((

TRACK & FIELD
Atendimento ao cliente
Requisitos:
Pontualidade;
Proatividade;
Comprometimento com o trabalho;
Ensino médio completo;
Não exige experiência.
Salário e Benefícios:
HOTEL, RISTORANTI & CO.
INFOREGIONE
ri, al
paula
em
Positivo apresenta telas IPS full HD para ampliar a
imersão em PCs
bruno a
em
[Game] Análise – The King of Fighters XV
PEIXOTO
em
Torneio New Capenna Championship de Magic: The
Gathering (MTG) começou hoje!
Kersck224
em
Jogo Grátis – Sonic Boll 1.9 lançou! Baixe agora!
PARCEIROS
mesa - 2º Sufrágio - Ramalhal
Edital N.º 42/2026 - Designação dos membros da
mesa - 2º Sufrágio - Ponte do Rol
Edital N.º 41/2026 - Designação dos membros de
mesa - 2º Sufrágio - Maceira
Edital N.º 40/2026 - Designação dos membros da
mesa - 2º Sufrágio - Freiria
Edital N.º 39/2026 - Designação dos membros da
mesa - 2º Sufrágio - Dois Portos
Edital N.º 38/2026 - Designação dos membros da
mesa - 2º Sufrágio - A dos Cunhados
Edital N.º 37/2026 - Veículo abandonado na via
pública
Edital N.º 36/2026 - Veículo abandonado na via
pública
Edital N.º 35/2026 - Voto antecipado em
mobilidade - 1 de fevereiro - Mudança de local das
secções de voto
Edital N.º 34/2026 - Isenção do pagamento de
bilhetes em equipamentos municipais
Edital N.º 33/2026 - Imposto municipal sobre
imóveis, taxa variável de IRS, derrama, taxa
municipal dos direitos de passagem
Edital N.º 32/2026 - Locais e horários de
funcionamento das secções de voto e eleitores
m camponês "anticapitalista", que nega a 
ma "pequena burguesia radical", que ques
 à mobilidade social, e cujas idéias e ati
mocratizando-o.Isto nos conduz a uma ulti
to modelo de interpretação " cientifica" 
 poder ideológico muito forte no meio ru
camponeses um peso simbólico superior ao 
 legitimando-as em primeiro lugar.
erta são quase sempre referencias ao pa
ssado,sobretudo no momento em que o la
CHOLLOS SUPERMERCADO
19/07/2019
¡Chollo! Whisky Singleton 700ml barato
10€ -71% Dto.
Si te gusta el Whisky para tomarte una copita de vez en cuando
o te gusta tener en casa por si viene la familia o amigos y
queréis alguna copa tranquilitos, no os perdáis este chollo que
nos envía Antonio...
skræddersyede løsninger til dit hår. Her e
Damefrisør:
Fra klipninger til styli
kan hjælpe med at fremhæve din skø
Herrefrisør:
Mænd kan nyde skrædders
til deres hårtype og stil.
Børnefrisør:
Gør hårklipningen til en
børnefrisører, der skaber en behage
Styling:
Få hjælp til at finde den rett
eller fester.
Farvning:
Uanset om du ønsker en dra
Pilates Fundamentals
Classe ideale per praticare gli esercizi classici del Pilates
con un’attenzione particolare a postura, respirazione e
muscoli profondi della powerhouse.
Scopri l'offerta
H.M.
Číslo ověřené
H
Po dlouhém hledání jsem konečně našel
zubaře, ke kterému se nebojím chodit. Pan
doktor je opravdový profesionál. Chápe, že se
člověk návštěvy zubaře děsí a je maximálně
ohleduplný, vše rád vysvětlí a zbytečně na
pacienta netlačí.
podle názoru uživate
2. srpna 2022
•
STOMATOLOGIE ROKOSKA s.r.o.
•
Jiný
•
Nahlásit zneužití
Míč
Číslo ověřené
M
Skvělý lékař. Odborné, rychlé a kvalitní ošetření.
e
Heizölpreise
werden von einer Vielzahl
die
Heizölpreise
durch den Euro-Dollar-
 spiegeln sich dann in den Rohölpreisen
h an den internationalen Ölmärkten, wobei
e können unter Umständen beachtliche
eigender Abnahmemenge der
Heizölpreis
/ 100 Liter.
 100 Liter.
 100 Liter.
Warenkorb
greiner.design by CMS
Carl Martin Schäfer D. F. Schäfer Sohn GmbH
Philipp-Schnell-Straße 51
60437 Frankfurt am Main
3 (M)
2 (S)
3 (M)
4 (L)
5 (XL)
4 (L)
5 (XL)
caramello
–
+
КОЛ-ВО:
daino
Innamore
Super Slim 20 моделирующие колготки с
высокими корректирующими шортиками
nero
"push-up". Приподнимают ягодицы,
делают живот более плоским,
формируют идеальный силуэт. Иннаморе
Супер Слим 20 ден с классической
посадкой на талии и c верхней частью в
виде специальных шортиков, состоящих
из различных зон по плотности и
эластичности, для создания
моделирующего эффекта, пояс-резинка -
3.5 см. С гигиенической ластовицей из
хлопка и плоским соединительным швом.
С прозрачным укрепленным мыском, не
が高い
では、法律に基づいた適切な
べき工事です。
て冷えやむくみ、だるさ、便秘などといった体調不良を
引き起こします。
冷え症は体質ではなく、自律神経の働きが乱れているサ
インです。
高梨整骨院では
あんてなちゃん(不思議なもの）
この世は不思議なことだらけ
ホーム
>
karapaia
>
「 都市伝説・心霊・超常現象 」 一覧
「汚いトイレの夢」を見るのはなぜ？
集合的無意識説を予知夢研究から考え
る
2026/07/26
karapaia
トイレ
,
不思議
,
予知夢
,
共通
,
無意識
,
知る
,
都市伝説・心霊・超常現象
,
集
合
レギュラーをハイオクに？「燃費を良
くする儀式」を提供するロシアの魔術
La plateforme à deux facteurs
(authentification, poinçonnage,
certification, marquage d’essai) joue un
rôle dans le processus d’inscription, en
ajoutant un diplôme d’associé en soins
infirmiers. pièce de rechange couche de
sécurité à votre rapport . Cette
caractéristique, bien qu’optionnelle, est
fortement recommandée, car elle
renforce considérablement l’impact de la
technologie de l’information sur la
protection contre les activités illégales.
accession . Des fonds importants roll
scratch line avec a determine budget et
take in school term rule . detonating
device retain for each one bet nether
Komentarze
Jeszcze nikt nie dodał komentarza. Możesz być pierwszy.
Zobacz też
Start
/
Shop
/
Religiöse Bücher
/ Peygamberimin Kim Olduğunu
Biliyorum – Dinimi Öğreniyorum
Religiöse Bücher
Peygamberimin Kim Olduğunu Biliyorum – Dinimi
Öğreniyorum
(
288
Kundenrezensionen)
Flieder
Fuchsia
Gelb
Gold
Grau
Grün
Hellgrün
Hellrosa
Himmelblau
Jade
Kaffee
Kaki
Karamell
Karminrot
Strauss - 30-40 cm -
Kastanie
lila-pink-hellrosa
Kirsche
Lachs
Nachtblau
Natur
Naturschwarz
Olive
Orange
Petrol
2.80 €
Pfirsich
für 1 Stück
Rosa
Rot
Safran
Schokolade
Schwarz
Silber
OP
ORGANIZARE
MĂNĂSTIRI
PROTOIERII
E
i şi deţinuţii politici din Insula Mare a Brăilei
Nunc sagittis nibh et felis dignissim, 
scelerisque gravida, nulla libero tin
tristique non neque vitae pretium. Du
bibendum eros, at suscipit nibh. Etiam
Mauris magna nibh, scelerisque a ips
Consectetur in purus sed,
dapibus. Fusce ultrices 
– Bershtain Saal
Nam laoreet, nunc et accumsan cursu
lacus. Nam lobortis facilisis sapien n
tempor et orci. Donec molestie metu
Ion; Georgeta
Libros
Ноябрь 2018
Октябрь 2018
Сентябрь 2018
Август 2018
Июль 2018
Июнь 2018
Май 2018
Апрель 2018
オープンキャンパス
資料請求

))

▶ [What you will do]
Print the lines above, unchanged, from the start of the records to the line with "mesa - 2º Sufrágio - Ponte do Rol", including that final line.

▶ [Solution for this problem]
TRACK & FIELD
Atendimento ao cliente
Requisitos:
Pontualidade;
Proatividade;
Comprometimento com o trabalho;
Ensino médio completo;
Não exige experiência.
Salário e Benefícios:
HOTEL, RISTORANTI & CO.
INFOREGIONE
ri, al
paula
em
Positivo apresenta telas IPS full HD para ampliar a
imersão em PCs
bruno a
em
[Game] Análise – The King of Fighters XV
PEIXOTO
em
Torneio New Capenna Championship de Magic: The
Gathering (MTG) começou hoje!
Kersck224
em
Jogo Grátis – Sonic Boll 1.9 lançou! Baixe agora!
PARCEIROS
mesa - 2º Sufrágio - Ramalhal
Edital N.º 42/2026 - Designação dos membros da
mesa - 2º Sufrágio - Ponte do Rol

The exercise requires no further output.